Andi Saputra - detikNews
Jakarta - Sepanjang sejarah peradilan Indonesia, mungkin baru
kali ini gedung Mahkamah Agung (MA) digeledah penegak hukum secara
beruntun. Penggeledahan pertama dilakukan pada Februari 2016 terhadap
ruang kerja Kabusdit Perdata Andri Tristiandto dan penggeledahan kedua
pada pekan lalu terhadap ruang kerja Sekjen MA Nurhadi.
Ruang
Andri diobok-obok KPK usai dirinya ditangkap KPK karena kedapatan
mendapatkan sekoper uang dari pihak berperkara. Adapun ruang Nurhadi
digeledah sebagai kelanjutan tertangkapnya Panitera Pengadilan Negeri
Jakarta Pusat (PN Jakpus), Edy Nasution. Tidak hanya itu, Nurhadi juga
dicegah ke luar negeri untuk kepentingan penyidikan KPK.
Penggeledahan
beruntun ini mengingatkan terhadap ramalan hakim agung Prof Dr Gayus
Lumbuun yang pernah mengingatkan pentingnya reformasi di tubuh
peradilan. Dalam catatan detikcom, Minggu (24/4/2016), Gayus telah
menyerukan reformasi besar-besaran di puncak lembaga yudikatif itu
"MA mengurusi man (SDM), money (anggaran) dan capital
(aset). Dalam kasus ini yang harus diperbaiki adalah 'man' atau sumber
daya manusianya," kata Gayus beberapa saat setelah Andri dicokok KPK.

→ **Tugas**
Ambil bagian berita penggeledahan MA tanpa mengubah satu kata pun, mulai dari kata-kata yang memuat "Andi Saputra - detikNews" dan berhenti setelah "Sekjen MA Nurhadi.".

→ **Daftar Item**
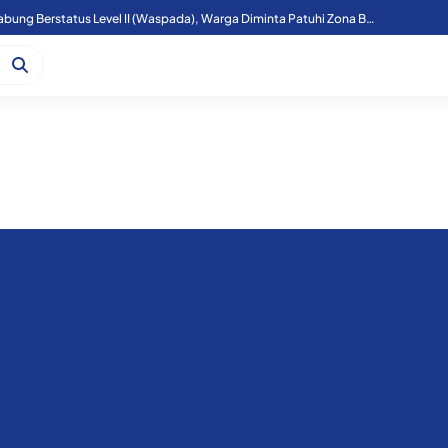
Aktivitas Gunung Sinabung Berstatus Level II (Waspada), Warga Diminta Patuhi Zona Bahaya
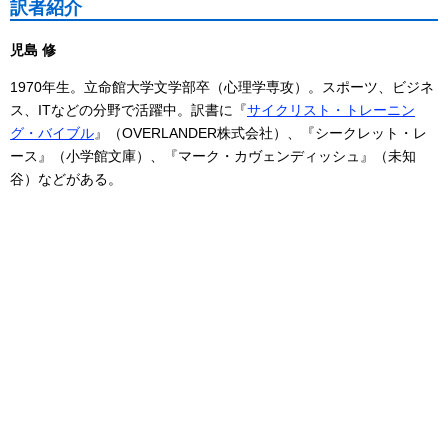
訳者紹介
児島 修
1970年生。立命館大学文学部卒（心理学専攻）。スポーツ、ビジネ
ス、ITなどの分野で活躍中。訳書に『
サイクリスト・トレーニン
グ・バイブル
』（OVERLANDER株式会社）、『シークレット・レ
ース』（小学館文庫）、『マーク・カヴェンディッシュ』（未知
谷）などがある。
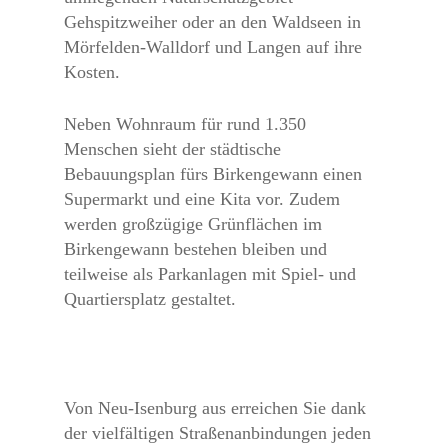
Gehspitzweiher oder an den Waldseen in
Mörfelden-Walldorf und Langen auf ihre
Kosten.
Neben Wohnraum für rund 1.350
Menschen sieht der städtische
Bebauungsplan fürs Birkengewann einen
Supermarkt und eine Kita vor. Zudem
werden großzügige Grünflächen im
Birkengewann bestehen bleiben und
teilweise als Parkanlagen mit Spiel- und
Quartiersplatz gestaltet.
Von Neu-Isenburg aus erreichen Sie dank
der vielfältigen Straßenanbindungen jeden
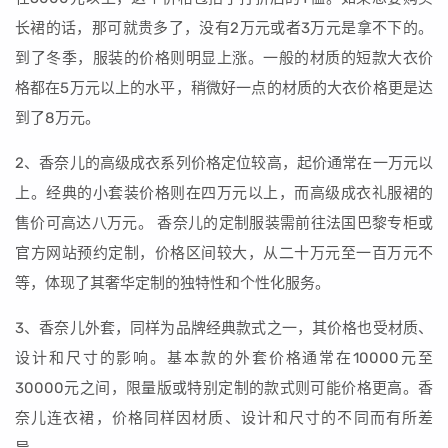
长裙的话，那可就贵多了，没有2万元或者3万元是拿不下的。
到了冬季，服装的价格则明显上涨。一般的材质的短款大衣价
格都在5万元以上的水平，稍微好一点的材质的大衣价格更是达
到了8万元。
2、香奈儿的高级成衣系列价格定位较高，起价通常在一万元以
上。经典的小套装价格则在四万元以上，而高级成衣礼服裙的
售价可高达八万元。 香奈儿的定制服装需前往法国巴黎专柜或
官方网站预约定制，价格区间较大，从二十万元至一百万元不
等，体现了其奢华定制的独特性和个性化服务。
3、香奈儿外套，同样为品牌经典款式之一，其价格也受材质、
设计和尺寸的影响。基本款的外套价格通常在10000元至
30000元之间，限量版或特别定制的款式则可能价格更高。香
奈儿连衣裙，价格同样因材质、设计和尺寸的不同而有所差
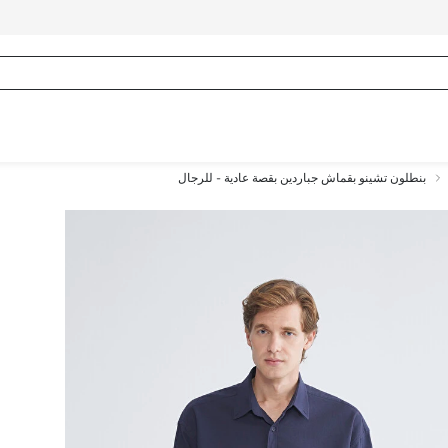
بنطلون تشينو بقماش جباردين بقصة عادية - للرجال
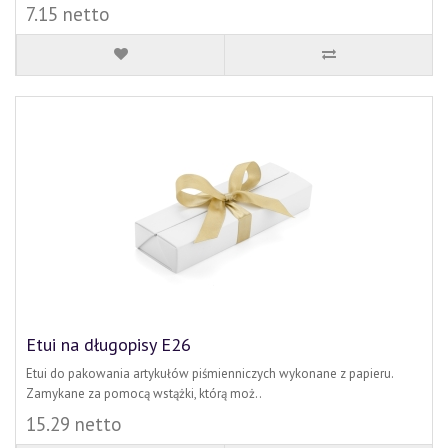
7.15 netto
Etui na długopisy E26
Etui do pakowania artykułów piśmienniczych wykonane z papieru.
Zamykane za pomocą wstążki, którą moż..
15.29 netto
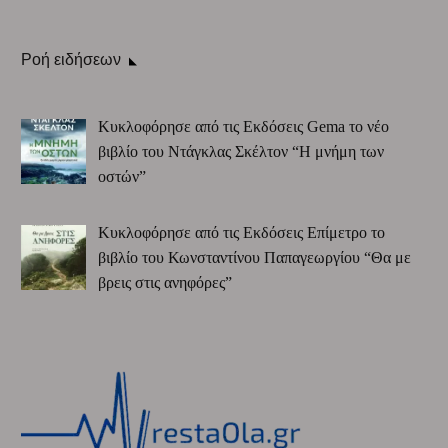
Ροή ειδήσεων
Κυκλοφόρησε από τις Εκδόσεις Gema το νέο
βιβλίο του Ντάγκλας Σκέλτον “Η μνήμη των
οστών”
Κυκλοφόρησε από τις Εκδόσεις Επίμετρο το
βιβλίο του Κωνσταντίνου Παπαγεωργίου “Θα με
βρεις στις ανηφόρες”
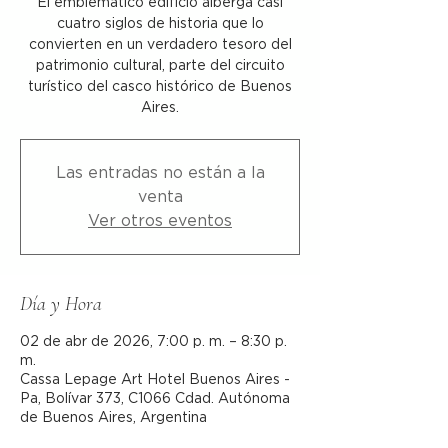
El emblemático edificio alberga casi
cuatro siglos de historia que lo
convierten en un verdadero tesoro del
patrimonio cultural, parte del circuito
turístico del casco histórico de Buenos
Aires.
Las entradas no están a la
venta
Ver otros eventos
Día y Hora
02 de abr de 2026, 7:00 p. m. – 8:30 p.
m.
Cassa Lepage Art Hotel Buenos Aires -
Pa, Bolívar 373, C1066 Cdad. Autónoma
de Buenos Aires, Argentina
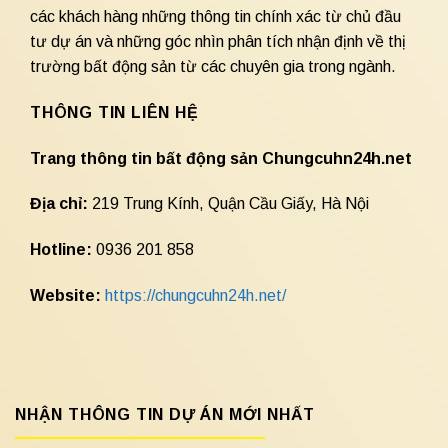
các khách hàng những thông tin chính xác từ chủ đầu
tư dự án và những góc nhìn phân tích nhận định về thị
trường bất động sản từ các chuyên gia trong ngành.
THÔNG TIN LIÊN HỆ
Trang thông tin bất động sản Chungcuhn24h.net
Địa chỉ:
219 Trung Kính, Quận Cầu Giấy, Hà Nội
Hotline:
0936 201 858
Website:
https://chungcuhn24h.net/
NHẬN THÔNG TIN DỰ ÁN MỚI NHẤT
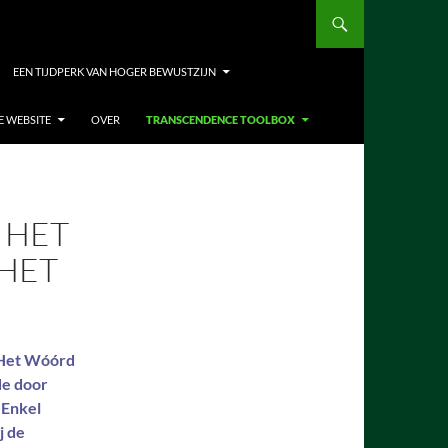
EEN TIJDPERK VAN HOGER BEWUSTZIJN
E WEBSITE
OVER
TRANSCENDENCE TOOLBOX
 HET
 HET
. Het Wóórd
de door
 Enkel
j de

→ **Jawaban**
Andi Saputra - detikNews
Jakarta - Sepanjang sejarah peradilan Indonesia, mungkin baru
kali ini gedung Mahkamah Agung (MA) digeledah penegak hukum secara
beruntun. Penggeledahan pertama dilakukan pada Februari 2016 terhadap
ruang kerja Kabusdit Perdata Andri Tristiandto dan penggeledahan kedua
pada pekan lalu terhadap ruang kerja Sekjen MA Nurhadi.